OPNsense fresh boot, before manual WG restart:

Code: [Select]

wan 2023-10-01T15:43:55 10.101.80.1 1.1.1.1 icmp let out anything from firewall host itself
WGxInternet 2023-10-01T15:43:55 10.101.80.1 1.1.1.1 icmp Allow WGxInternet to Internet
wan 2023-10-01T15:43:54 10.101.80.1 1.1.1.1 icmp let out anything from firewall host itself
WGxInternet 2023-10-01T15:43:54 10.101.80.1 1.1.1.1 icmp Allow WGxInternet to Internet

After manual WG restart:

Code: [Select]

wan 2023-10-01T15:44:56 192.168.61.10 1.1.1.1 icmp let out anything from firewall host itself (force gw)
WGxInternet 2023-10-01T15:44:56 10.101.80.1 1.1.1.1 icmp Allow WGxInternet to Internet
wan 2023-10-01T15:44:55 192.168.61.10 1.1.1.1 icmp let out anything from firewall host itself (force gw)
WGxInternet 2023-10-01T15:44:55 10.101.80.1 1.1.1.1 icmp Allow WGxInternet to Internet


[opn69a]

I did a fresh installation of OPNsense on a separate machine to continue my troubleshooting with the issues I've been having with the new Wireguard kernel update to 2.0 and it looks like the 'main issue' is starting to lead to here: Wireguard doesn't establish a connection at boot.

I disabled Unbound DNS to rule that out as the culprit for the issues I've been having since updating to 23.7.3 (when Wireguard was updated to 2.0) and it looks like it wasn't related.

I backed up all my configuration _before_ doing the Wireguard setup. Can reboot, use internet, etc. nothing wrong whatsoever. But then the problem started after I setup Wireguard. Just for clariy, here's what I did:

Setup an endpoint, setup the local instance, and enable it. You get a Wireguard connection from the Firewall itself and can see this with the `wg` command. You can ping and curl and verify VPN access from the firewall. Before doing anything else - Reboot the firewall. Now go back to the Wireguard plugin, and you'll see it tries to send data, but never receives. It's completely stuck, even with the default NAT rules. Verified in an SSH session too, just to make sure. Go to the plugin, uncheck it, save, check it again, save... VPN connection is back and running. So I'm starting to think the main issue/bug I've been running into the past month or whatnot is potentially a result of this issue.
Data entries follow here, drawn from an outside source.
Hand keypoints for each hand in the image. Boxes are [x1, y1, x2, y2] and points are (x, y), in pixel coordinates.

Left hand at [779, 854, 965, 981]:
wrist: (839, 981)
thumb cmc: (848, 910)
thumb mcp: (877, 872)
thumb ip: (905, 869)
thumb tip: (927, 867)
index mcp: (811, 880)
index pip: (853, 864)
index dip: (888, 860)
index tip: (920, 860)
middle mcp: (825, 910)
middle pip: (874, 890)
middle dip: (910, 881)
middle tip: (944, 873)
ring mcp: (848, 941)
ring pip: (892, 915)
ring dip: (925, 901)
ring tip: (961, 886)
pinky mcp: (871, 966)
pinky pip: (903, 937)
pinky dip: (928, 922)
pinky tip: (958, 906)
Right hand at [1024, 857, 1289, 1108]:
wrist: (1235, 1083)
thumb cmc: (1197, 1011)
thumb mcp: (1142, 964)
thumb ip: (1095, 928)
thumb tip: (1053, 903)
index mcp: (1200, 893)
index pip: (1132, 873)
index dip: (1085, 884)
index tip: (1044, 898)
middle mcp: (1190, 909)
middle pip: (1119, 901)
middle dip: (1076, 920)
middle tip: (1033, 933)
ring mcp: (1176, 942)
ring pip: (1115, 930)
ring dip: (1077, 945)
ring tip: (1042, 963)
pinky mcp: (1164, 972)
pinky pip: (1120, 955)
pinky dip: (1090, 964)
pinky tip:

All in all, can +1 the report of WG not working unless manually restarting the plugin.

[Kinerg]

Setup an endpoint, setup the local instance, and enable it. You get a Wireguard connection from the Firewall itself and can see this with the `wg` command. You can ping and curl and verify VPN access from the firewall. Before doing anything else - Reboot the firewall. Now go back to the Wireguard plugin, and you'll see it tries to send data, but never receives. It's completely stuck, even with the default NAT rules. Verified in an SSH session too, just to make sure. Go to the plugin, uncheck it, save, check it again, save... VPN connection is back and running. So I'm starting to think the main issue/bug I've been running into the past month or whatnot is potentially a result of this issue.

Yes, that sounds exactly like the issue I'm having.